Cancer Monoclonal Antibodies and Associated Factors
Cancer is a fatal disease caused by a mutation in the DNA of a cell. This mutation is repeated multiple times to the cell. Monoclonal antibodies are derived from immunological cells of single parent origin. Chemotherapy and radiotherapy are traditional cancer treatment options, but they have side effects such as toxicity. Monoclonal antibodies provide a new and efficient method of cancer cell specific treatment that targets individual cells. They are used because of the specificity and characteristics of low toxicity.
Monoclonal antibodies have emerged as effective therapeutic agents for many human maladies. However, the ability of antibodies to initiate tumor antigen-specific immune responses has not received as much attention as other mechanisms of antibody action. Here we describe the rationale and evidence for the development of anti-cancer antibodies that can stimulate host tumor antigen-specific immune responses. This can be accomplished by inducing antibody-dependent cellular cytotoxicity, promoting antibody-targeted cross-presentation of tumor-antigens, or triggering the idiotapic network. Future treatment modifications or combinations should be able to prolong, amplify, and shape these immune responses to enhance the clinical benefits of antibody therapy for human cancer.
Nowadays, among cancer treatments, immunotherapy can be classified as a cancer type specific therapy, which is more popular than non-specific medical methods such as surgery, radiotherapy and chemotherapy. The main objective of immunotherapy is to enable patients' immune system to target cancer cells and destroy them. The methods of treatment used predominantly in cancer immunotherapy are cancer vaccines, adoptive cell therapy, cytokines, and monoclonal antibodies.
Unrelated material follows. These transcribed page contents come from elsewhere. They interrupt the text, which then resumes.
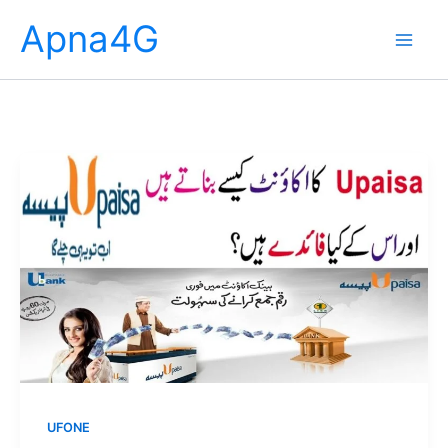
Skip
Apna4G
to
content
UFONE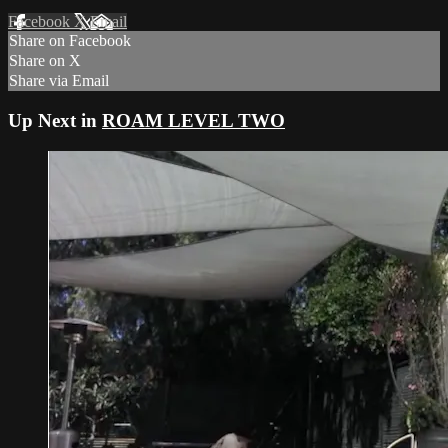
Facebook
X
Email
Share on Facebook
Share on X
Share via Email
Up Next in
ROAM LEVEL TWO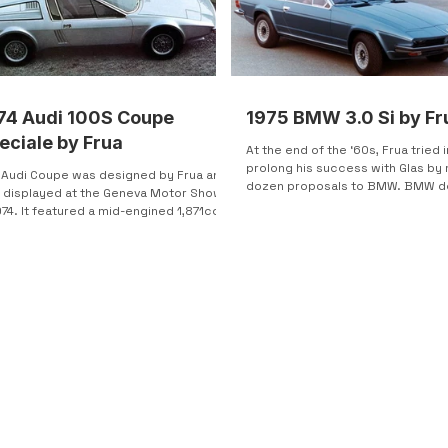
74 Audi 100S Coupe
1975 BMW 3.0 Si by Fr
eciale by Frua
At the end of the ‘60s, Frua tried i
prolong his success with Glas by
 Audi Coupe was designed by Frua and
dozen proposals to BMW. BMW d
 displayed at the Geneva Motor Show
to make it on...
974. It featured a mid-engined 1,871cc
-cylinder...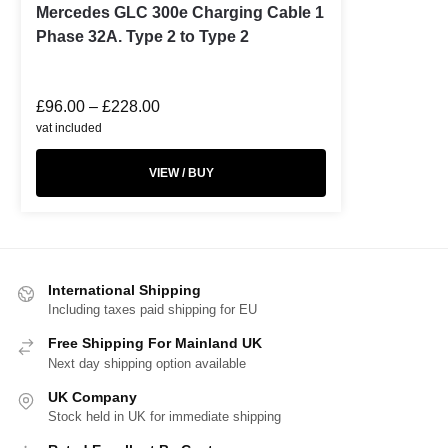
Mercedes GLC 300e Charging Cable 1
Phase 32A. Type 2 to Type 2
£
96.00
–
£
228.00
vat included
VIEW / BUY
International Shipping
Including taxes paid shipping for EU
Free Shipping For Mainland UK
Next day shipping option available
UK Company
Stock held in UK for immediate shipping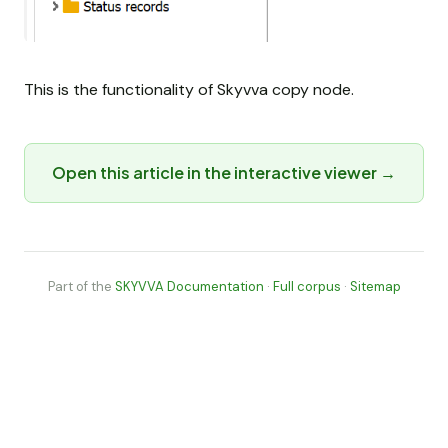
This is the functionality of Skyvva copy node.
Open this article in the interactive viewer →
Part of the
SKYVVA Documentation
·
Full corpus
·
Sitemap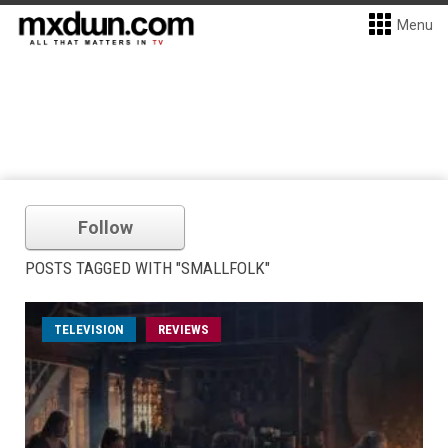
Menu
Follow
POSTS TAGGED WITH "SMALLFOLK"
TELEVISION
REVIEWS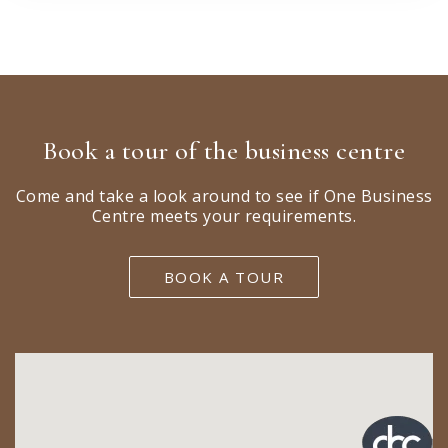
Book a tour of the business centre
Come and take a look around to see if One Business
Centre meets your requirements.
BOOK A TOUR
Monoclonal antibodies (mAbs) comprise a class of therapeutic biology that has been increasingly used in the last decades. The concept of using antibodies for selective target tumors was proposed by Paul Ehrlich a century ago in [1]. The development of hybridoma technology in 1975 enabled the production of monoclonal antibodies, which have similar variable regions and are thus specific to a single epitope. Those immunoglobulin molecules are secreted from a population of identical cells and are homogeneous in structure and binding specificity. Their specificity for the target, coupled with the fact that they are relatively well tolerated and have long life, have contributed to their success in drug development.